"Goblin Market"
This first release in the Christina Rossetti in Music project is an exhibit of musical settings of “Goblin Market”—the complex poetic masterpiece that was the title and leading poem in Rossetti’s first commercially published collection of poetry, Goblin Market and Other Poems (1862). Today “Goblin Market” continues to fascinate and perplex readers, attracting perpetual scholarly analysis and continuous interpretive ventures, many of them musical. There are many “firsts” in this group of musical settings of “Goblin Market” as musical composers take Rossetti’s poem to new audiences and steer it into new interpretive vectors that ultimately reshape our understanding of the poem.
Individual Settings
- Emanuel Aguilar, Goblin Market, Cantata (1880)
- Vittorio Ricci, Goblin Market (Der Gnomen Markt) (1901)
- Ruth Gipps, Goblin Market (1954)
- Polly Pen and Peggy Harmon, Goblin Market (1985)

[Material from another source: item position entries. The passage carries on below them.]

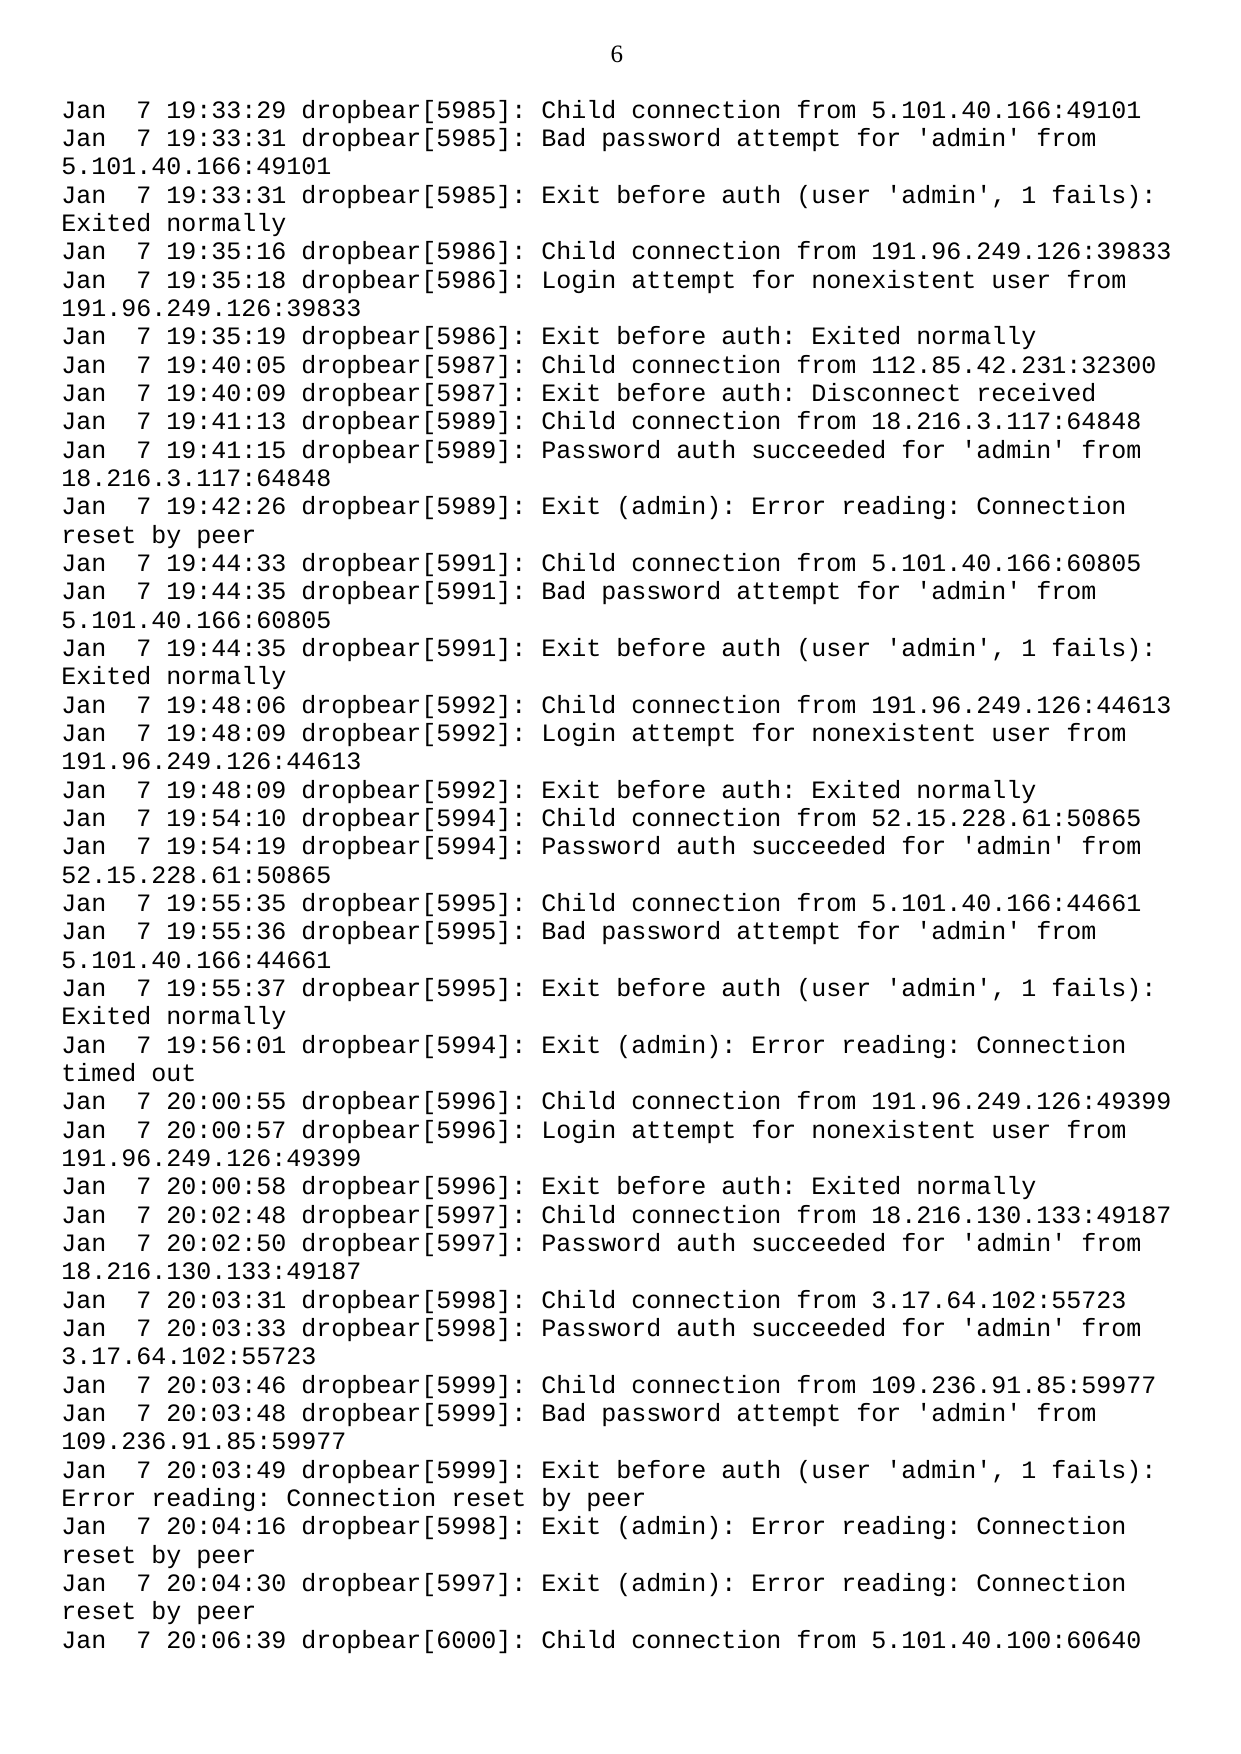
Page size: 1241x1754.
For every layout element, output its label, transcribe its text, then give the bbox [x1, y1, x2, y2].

text Jan 7 20:02:50 dropbear[5997]: Password auth succeeded for 'admin' from 18.216.130.133:49187 [61, 1231, 1172, 1287]
text Jan 7 19:48:09 dropbear[5992]: Exit before auth: Exited normally [61, 777, 1172, 806]
text Jan 7 20:03:48 dropbear[5999]: Bad password attempt for 'admin' from 109.236.91.85:59977 [61, 1401, 1172, 1457]
text Jan 7 20:00:57 dropbear[5996]: Login attempt for nonexistent user from 191.96.249.126:49399 [61, 1117, 1172, 1174]
text Jan 7 19:48:09 dropbear[5992]: Login attempt for nonexistent user from 191.96.249.126:44613 [61, 721, 1172, 777]
text Jan 7 19:33:29 dropbear[5985]: Child connection from 5.101.40.166:49101 [61, 97, 1172, 126]
text Jan 7 19:54:19 dropbear[5994]: Password auth succeeded for 'admin' from 52.15.228.61:50865 [61, 834, 1172, 891]
text Jan 7 20:03:46 dropbear[5999]: Child connection from 109.236.91.85:59977 [61, 1372, 1172, 1401]
text Jan 7 20:00:58 dropbear[5996]: Exit before auth: Exited normally [61, 1174, 1172, 1202]
text Jan 7 19:54:10 dropbear[5994]: Child connection from 52.15.228.61:50865 [61, 806, 1172, 834]
text Jan 7 20:04:30 dropbear[5997]: Exit (admin): Error reading: Connection reset by peer [61, 1571, 1172, 1627]
text Jan 7 19:41:13 dropbear[5989]: Child connection from 18.216.3.117:64848 [61, 409, 1172, 437]
text Jan 7 19:35:18 dropbear[5986]: Login attempt for nonexistent user from 191.96.249.126:39833 [61, 267, 1172, 324]
text Jan 7 19:33:31 dropbear[5985]: Bad password attempt for 'admin' from 5.101.40.166:49101 [61, 126, 1172, 182]
text Jan 7 19:56:01 dropbear[5994]: Exit (admin): Error reading: Connection timed out [61, 1032, 1172, 1089]
text Jan 7 19:33:31 dropbear[5985]: Exit before auth (user 'admin', 1 fails): Exited normally [61, 182, 1172, 239]
text Jan 7 20:03:31 dropbear[5998]: Child connection from 3.17.64.102:55723 [61, 1287, 1172, 1316]
text Jan 7 20:03:49 dropbear[5999]: Exit before auth (user 'admin', 1 fails): Error reading: Connection reset by peer [61, 1457, 1172, 1514]
text Jan 7 19:40:09 dropbear[5987]: Exit before auth: Disconnect received [61, 381, 1172, 409]
text Jan 7 20:00:55 dropbear[5996]: Child connection from 191.96.249.126:49399 [61, 1089, 1172, 1117]
text Jan 7 19:44:35 dropbear[5991]: Bad password attempt for 'admin' from 5.101.40.166:60805 [61, 579, 1172, 636]
text Jan 7 19:55:35 dropbear[5995]: Child connection from 5.101.40.166:44661 [61, 891, 1172, 919]
text Jan 7 19:55:37 dropbear[5995]: Exit before auth (user 'admin', 1 fails): Exited normally [61, 976, 1172, 1032]
text Jan 7 20:02:48 dropbear[5997]: Child connection from 18.216.130.133:49187 [61, 1202, 1172, 1231]
text Jan 7 19:41:15 dropbear[5989]: Password auth succeeded for 'admin' from 18.216.3.117:64848 [61, 437, 1172, 494]
text Jan 7 19:44:33 dropbear[5991]: Child connection from 5.101.40.166:60805 [61, 551, 1172, 579]
text Jan 7 19:44:35 dropbear[5991]: Exit before auth (user 'admin', 1 fails): Exited normally [61, 636, 1172, 692]
text Jan 7 20:06:39 dropbear[6000]: Child connection from 5.101.40.100:60640 [61, 1627, 1172, 1656]
text Jan 7 19:40:05 dropbear[5987]: Child connection from 112.85.42.231:32300 [61, 352, 1172, 381]
text Jan 7 20:04:16 dropbear[5998]: Exit (admin): Error reading: Connection reset by peer [61, 1514, 1172, 1571]
text Jan 7 20:03:33 dropbear[5998]: Password auth succeeded for 'admin' from 3.17.64.102:55723 [61, 1316, 1172, 1372]
text Jan 7 19:35:19 dropbear[5986]: Exit before auth: Exited normally [61, 324, 1172, 352]
text Jan 7 19:48:06 dropbear[5992]: Child connection from 191.96.249.126:44613 [61, 692, 1172, 721]
text Jan 7 19:55:36 dropbear[5995]: Bad password attempt for 'admin' from 5.101.40.166:44661 [61, 919, 1172, 976]
text Jan 7 19:35:16 dropbear[5986]: Child connection from 191.96.249.126:39833 [61, 239, 1172, 267]
text Jan 7 19:42:26 dropbear[5989]: Exit (admin): Error reading: Connection reset by peer [61, 494, 1172, 551]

- Joseph Klein, Goblin Market (1993)
- Aaron Jay Kernis, Goblin Market (1995)
Overview
Composition of musical settings of “Goblin Market” got underway in Rossetti’s own lifetime with Emanuel Aguilar’s 1880 setting Goblin Market, Cantata—the only 19th-century setting, as Rossetti granted Aguilar exclusive rights to set “Goblin Market.” Rossetti met with Aguilar personally, consulted on adapting and abridging her signature poem, and gave her explicit permission to a whole range of significant changes to the original text. Aguilar’s cantata “for treble voices” tones down the poem’s erotic overtones and adapts the poem for younger singers and audiences, thereby anticipating the poem’s transition into the juvenile book market that took place at the end of the 19th century. Next, once Aguilar’s exclusive rights had lapsed, Vittorio Ricci stepped into the opening with Goblin Market (Der Gnomen Markt) in 1901, a new cantata and the first German translation of the poem that has come to light. A musical setting thus takes Rossetti’s poem to new audiences across borders. The next new setting comes over half a century after Ricci’s, and it is a harbinger of the critical recuperation of “Goblin Market” by feminist literary critics that took place later in the 20th century. Ruth Gipps’s 1954 setting interprets the poem from a female perspective and highlights the poem’s erotic and sensual meanings. Gipps’s focus on themes of female identity, relationship, sexuality, temptation and recovery is important because it is an example of a musical setting that anticipates the future direction of scholarly interpretation of the poem.
After these cantata settings, later modern composers have embraced a variety of musical genres and performance modes in adapting “Goblin Market,” often expanding the boundaries of the poem in highly original ways. 20th- and 21st-century composers have given us choral settings (Samuel Magrill, 1995 and Lawrence Cave, 1996), a chamber opera/ballet (Joe St.Johanser, 2006), an operatic setting (Douglas Buchanan, 2011) as well as the experimental composition “Goblin Market: for solo trombonist and environment” (Joseph Klein, 1993), which the program notes describe as “a parallel or alternate realization” of “Goblin Market” and a “structural and psychological study” of the poem. Meanwhile, our grasp of the poem’s irregular and complex metrical form is advanced by Pulitzer Prize-winning composer Aaron Jay Kernis’s 1995 setting of “Goblin Market” for narrator and large instrumental ensemble, an impressive major work in which a dramatic reading of the unaltered and unabridged poem is precisely notated rhythmically in the musical score.
Composers have also taken “Goblin Market” into the genre of drama, and many of these works make creative changes to Rossetti’s text. For example, musical theatre adaptations by Polly Pen and Peggy Harmon in 1985 and Kath Burlinson and Conor Mitchell in 2003, make significant textual additions, by adding new narrative details and dialogue as well as original musical lyrics to Rossetti’s poem. Another—Jen Jewell’s one-woman show Goblin Market—uses the original and unaltered text but reframes our understanding of it by placing Rossetti’s poem within a new setting, specifically the American South during the Depression, a resituating of Rossetti’s work that is in part achieved through the original bluegrass score by Chris Tench (2017). Today, artists keep pushing the boundaries of “Goblin Market” with their exciting inventiveness, as in the instance of the adult-themed and updated circus theatre interpretation of “Goblin Market” created and performed internationally by The Dust Palace, a New Zealand circus. The creative possibilities seem endless, and this Christina Rossetti in Music exhibit will continue to grow as more works are discovered and new works are created.